*WHAT TO WORK ON*
Output the rows as a two-column CSV with the headers "field" and "value". Start at the first row, go up to and including the line with "common name: liden skæglav", and write one CSV line per row, with the row's text and its answer each in its own quoted field and any line breaks replaced by spaces.

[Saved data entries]
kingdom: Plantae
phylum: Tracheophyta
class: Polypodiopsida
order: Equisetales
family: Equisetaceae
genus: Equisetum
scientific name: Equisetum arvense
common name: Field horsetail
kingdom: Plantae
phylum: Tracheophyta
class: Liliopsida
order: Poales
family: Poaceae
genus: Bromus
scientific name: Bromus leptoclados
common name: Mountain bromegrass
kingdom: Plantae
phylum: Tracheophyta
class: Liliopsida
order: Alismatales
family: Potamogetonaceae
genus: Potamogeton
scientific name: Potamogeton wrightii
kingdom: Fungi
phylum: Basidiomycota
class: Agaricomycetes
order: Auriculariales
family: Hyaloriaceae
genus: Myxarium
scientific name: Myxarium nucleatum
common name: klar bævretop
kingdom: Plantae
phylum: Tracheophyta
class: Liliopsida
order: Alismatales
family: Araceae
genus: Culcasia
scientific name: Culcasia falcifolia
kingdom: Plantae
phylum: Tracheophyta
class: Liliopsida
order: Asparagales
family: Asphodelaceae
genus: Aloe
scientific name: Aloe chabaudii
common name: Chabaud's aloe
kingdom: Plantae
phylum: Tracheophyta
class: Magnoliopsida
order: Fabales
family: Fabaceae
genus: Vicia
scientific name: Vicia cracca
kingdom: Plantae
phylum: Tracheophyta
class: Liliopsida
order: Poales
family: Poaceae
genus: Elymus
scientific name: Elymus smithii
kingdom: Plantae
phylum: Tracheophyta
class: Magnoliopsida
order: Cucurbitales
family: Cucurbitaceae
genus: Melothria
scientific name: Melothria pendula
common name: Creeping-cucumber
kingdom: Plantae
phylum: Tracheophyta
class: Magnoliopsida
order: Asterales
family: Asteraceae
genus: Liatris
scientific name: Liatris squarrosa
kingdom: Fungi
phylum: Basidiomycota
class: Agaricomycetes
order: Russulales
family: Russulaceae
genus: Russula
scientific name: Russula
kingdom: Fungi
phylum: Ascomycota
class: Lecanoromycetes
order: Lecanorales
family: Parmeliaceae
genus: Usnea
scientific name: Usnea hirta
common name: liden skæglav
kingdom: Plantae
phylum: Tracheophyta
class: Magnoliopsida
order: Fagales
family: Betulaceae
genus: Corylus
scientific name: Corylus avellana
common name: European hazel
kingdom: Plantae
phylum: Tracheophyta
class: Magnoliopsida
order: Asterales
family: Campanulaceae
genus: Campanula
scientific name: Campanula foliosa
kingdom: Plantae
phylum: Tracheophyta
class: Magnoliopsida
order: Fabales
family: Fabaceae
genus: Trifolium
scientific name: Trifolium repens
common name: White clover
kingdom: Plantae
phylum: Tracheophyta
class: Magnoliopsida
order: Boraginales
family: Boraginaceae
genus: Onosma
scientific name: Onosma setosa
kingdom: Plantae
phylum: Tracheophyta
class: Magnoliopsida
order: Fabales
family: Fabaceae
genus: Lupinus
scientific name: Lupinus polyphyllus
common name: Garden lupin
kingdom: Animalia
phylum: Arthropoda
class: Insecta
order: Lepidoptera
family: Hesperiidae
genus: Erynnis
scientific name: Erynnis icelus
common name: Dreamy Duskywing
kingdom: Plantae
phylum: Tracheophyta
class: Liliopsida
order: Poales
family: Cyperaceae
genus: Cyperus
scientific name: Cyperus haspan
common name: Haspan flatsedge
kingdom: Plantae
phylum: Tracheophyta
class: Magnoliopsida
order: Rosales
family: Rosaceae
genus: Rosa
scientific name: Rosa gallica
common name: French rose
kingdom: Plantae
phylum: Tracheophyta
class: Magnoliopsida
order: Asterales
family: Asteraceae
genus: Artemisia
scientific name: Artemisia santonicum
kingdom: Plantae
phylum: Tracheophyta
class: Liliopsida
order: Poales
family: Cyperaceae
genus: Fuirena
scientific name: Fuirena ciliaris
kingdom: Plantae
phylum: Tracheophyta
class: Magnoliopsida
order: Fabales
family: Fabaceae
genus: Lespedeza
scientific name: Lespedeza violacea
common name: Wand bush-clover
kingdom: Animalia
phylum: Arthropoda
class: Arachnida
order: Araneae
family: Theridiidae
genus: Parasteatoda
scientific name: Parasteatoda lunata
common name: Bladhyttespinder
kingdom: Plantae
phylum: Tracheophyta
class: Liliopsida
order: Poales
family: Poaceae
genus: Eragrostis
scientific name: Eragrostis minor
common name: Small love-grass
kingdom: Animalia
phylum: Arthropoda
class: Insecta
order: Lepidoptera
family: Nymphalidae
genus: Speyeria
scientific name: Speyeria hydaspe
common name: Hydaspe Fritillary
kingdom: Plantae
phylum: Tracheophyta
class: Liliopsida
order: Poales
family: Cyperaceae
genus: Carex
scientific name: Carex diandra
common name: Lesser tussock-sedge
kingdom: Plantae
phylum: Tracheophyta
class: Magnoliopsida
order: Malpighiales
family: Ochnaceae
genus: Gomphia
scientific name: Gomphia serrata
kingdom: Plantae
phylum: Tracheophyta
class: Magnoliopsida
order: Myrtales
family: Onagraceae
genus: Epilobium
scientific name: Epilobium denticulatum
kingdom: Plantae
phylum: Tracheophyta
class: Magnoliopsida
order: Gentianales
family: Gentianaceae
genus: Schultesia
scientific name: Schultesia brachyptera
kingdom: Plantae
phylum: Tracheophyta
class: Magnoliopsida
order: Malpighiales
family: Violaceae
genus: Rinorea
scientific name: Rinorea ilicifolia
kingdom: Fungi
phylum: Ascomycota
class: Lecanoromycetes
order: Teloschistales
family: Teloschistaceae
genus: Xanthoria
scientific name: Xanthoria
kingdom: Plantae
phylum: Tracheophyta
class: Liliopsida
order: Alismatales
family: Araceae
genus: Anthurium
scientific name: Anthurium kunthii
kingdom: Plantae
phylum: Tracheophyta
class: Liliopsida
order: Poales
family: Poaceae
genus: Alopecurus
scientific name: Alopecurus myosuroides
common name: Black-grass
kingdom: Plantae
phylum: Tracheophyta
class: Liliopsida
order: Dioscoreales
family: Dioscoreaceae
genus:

*ANSWER IN FULL*
field,value
"kingdom:","Plantae"
"phylum:","Tracheophyta"
"class:","Polypodiopsida"
"order:","Equisetales"
"family:","Equisetaceae"
"genus:","Equisetum"
"scientific name:","Equisetum arvense"
"common name:","Field horsetail"
"kingdom:","Plantae"
"phylum:","Tracheophyta"
"class:","Liliopsida"
"order:","Poales"
"family:","Poaceae"
"genus:","Bromus"
"scientific name:","Bromus leptoclados"
"common name:","Mountain bromegrass"
"kingdom:","Plantae"
"phylum:","Tracheophyta"
"class:","Liliopsida"
"order:","Alismatales"
"family:","Potamogetonaceae"
"genus:","Potamogeton"
"scientific name:","Potamogeton wrightii"
"kingdom:","Fungi"
"phylum:","Basidiomycota"
"class:","Agaricomycetes"
"order:","Auriculariales"
"family:","Hyaloriaceae"
"genus:","Myxarium"
"scientific name:","Myxarium nucleatum"
"common name:","klar bævretop"
"kingdom:","Plantae"
"phylum:","Tracheophyta"
"class:","Liliopsida"
"order:","Alismatales"
"family:","Araceae"
"genus:","Culcasia"
"scientific name:","Culcasia falcifolia"
"kingdom:","Plantae"
"phylum:","Tracheophyta"
"class:","Liliopsida"
"order:","Asparagales"
"family:","Asphodelaceae"
"genus:","Aloe"
"scientific name:","Aloe chabaudii"
"common name:","Chabaud's aloe"
"kingdom:","Plantae"
"phylum:","Tracheophyta"
"class:","Magnoliopsida"
"order:","Fabales"
"family:","Fabaceae"
"genus:","Vicia"
"scientific name:","Vicia cracca"
"kingdom:","Plantae"
"phylum:","Tracheophyta"
"class:","Liliopsida"
"order:","Poales"
"family:","Poaceae"
"genus:","Elymus"
"scientific name:","Elymus smithii"
"kingdom:","Plantae"
"phylum:","Tracheophyta"
"class:","Magnoliopsida"
"order:","Cucurbitales"
"family:","Cucurbitaceae"
"genus:","Melothria"
"scientific name:","Melothria pendula"
"common name:","Creeping-cucumber"
"kingdom:","Plantae"
"phylum:","Tracheophyta"
"class:","Magnoliopsida"
"order:","Asterales"
"family:","Asteraceae"
"genus:","Liatris"
"scientific name:","Liatris squarrosa"
"kingdom:","Fungi"
"phylum:","Basidiomycota"
"class:","Agaricomycetes"
"order:","Russulales"
"family:","Russulaceae"
"genus:","Russula"
"scientific name:","Russula"
"kingdom:","Fungi"
"phylum:","Ascomycota"
"class:","Lecanoromycetes"
"order:","Lecanorales"
"family:","Parmeliaceae"
"genus:","Usnea"
"scientific name:","Usnea hirta"
"common name:","liden skæglav"